Goal of the exercise → In full and without alteration, reproduce every record.

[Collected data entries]
- - -

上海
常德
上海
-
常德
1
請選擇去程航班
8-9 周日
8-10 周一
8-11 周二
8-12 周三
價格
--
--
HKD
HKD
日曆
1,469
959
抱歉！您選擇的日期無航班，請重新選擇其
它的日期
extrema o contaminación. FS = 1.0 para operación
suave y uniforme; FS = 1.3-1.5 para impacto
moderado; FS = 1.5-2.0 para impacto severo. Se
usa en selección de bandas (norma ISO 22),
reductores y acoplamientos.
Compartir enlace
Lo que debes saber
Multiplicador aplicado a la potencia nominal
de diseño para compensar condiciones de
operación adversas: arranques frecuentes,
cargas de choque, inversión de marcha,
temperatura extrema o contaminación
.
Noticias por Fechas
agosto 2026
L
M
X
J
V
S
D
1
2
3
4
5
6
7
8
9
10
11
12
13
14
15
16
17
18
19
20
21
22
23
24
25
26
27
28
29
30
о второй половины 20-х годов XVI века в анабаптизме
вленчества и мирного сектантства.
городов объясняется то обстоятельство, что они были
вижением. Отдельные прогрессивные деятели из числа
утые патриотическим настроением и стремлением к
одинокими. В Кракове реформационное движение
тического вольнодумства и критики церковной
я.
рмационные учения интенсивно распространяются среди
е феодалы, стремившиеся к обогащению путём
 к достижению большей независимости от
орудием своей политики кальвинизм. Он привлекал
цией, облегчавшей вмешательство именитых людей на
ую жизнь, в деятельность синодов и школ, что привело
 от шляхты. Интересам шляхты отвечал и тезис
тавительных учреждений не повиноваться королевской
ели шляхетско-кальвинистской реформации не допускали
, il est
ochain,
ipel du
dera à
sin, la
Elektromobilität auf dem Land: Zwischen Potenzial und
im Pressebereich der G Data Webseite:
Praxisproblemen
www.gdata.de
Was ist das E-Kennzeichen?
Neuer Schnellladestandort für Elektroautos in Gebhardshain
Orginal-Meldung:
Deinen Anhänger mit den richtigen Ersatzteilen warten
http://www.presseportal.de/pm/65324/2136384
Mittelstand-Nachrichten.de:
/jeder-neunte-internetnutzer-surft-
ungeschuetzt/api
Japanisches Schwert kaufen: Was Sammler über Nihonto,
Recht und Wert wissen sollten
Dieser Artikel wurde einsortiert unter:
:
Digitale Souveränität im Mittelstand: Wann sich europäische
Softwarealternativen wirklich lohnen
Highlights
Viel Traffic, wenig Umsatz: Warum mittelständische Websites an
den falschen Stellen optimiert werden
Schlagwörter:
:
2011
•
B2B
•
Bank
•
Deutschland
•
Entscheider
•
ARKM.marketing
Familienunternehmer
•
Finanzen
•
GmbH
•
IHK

- - -

Response below →
上海
常德
上海
-
常德
1
請選擇去程航班
8-9 周日
8-10 周一
8-11 周二
8-12 周三
價格
--
--
HKD
HKD
日曆
1,469
959
抱歉！您選擇的日期無航班，請重新選擇其
它的日期
extrema o contaminación. FS = 1.0 para operación
suave y uniforme; FS = 1.3-1.5 para impacto
moderado; FS = 1.5-2.0 para impacto severo. Se
usa en selección de bandas (norma ISO 22),
reductores y acoplamientos.
Compartir enlace
Lo que debes saber
Multiplicador aplicado a la potencia nominal
de diseño para compensar condiciones de
operación adversas: arranques frecuentes,
cargas de choque, inversión de marcha,
temperatura extrema o contaminación
.
Noticias por Fechas
agosto 2026
L
M
X
J
V
S
D
1
2
3
4
5
6
7
8
9
10
11
12
13
14
15
16
17
18
19
20
21
22
23
24
25
26
27
28
29
30
о второй половины 20-х годов XVI века в анабаптизме
вленчества и мирного сектантства.
городов объясняется то обстоятельство, что они были
вижением. Отдельные прогрессивные деятели из числа
утые патриотическим настроением и стремлением к
одинокими. В Кракове реформационное движение
тического вольнодумства и критики церковной
я.
рмационные учения интенсивно распространяются среди
е феодалы, стремившиеся к обогащению путём
 к достижению большей независимости от
орудием своей политики кальвинизм. Он привлекал
цией, облегчавшей вмешательство именитых людей на
ую жизнь, в деятельность синодов и школ, что привело
 от шляхты. Интересам шляхты отвечал и тезис
тавительных учреждений не повиноваться королевской
ели шляхетско-кальвинистской реформации не допускали
, il est
ochain,
ipel du
dera à
sin, la
Elektromobilität auf dem Land: Zwischen Potenzial und
im Pressebereich der G Data Webseite:
Praxisproblemen
www.gdata.de
Was ist das E-Kennzeichen?
Neuer Schnellladestandort für Elektroautos in Gebhardshain
Orginal-Meldung:
Deinen Anhänger mit den richtigen Ersatzteilen warten
http://www.presseportal.de/pm/65324/2136384
Mittelstand-Nachrichten.de:
/jeder-neunte-internetnutzer-surft-
ungeschuetzt/api
Japanisches Schwert kaufen: Was Sammler über Nihonto,
Recht und Wert wissen sollten
Dieser Artikel wurde einsortiert unter:
:
Digitale Souveränität im Mittelstand: Wann sich europäische
Softwarealternativen wirklich lohnen
Highlights
Viel Traffic, wenig Umsatz: Warum mittelständische Websites an
den falschen Stellen optimiert werden
Schlagwörter:
:
2011
•
B2B
•
Bank
•
Deutschland
•
Entscheider
•
ARKM.marketing
Familienunternehmer
•
Finanzen
•
GmbH
•
IHK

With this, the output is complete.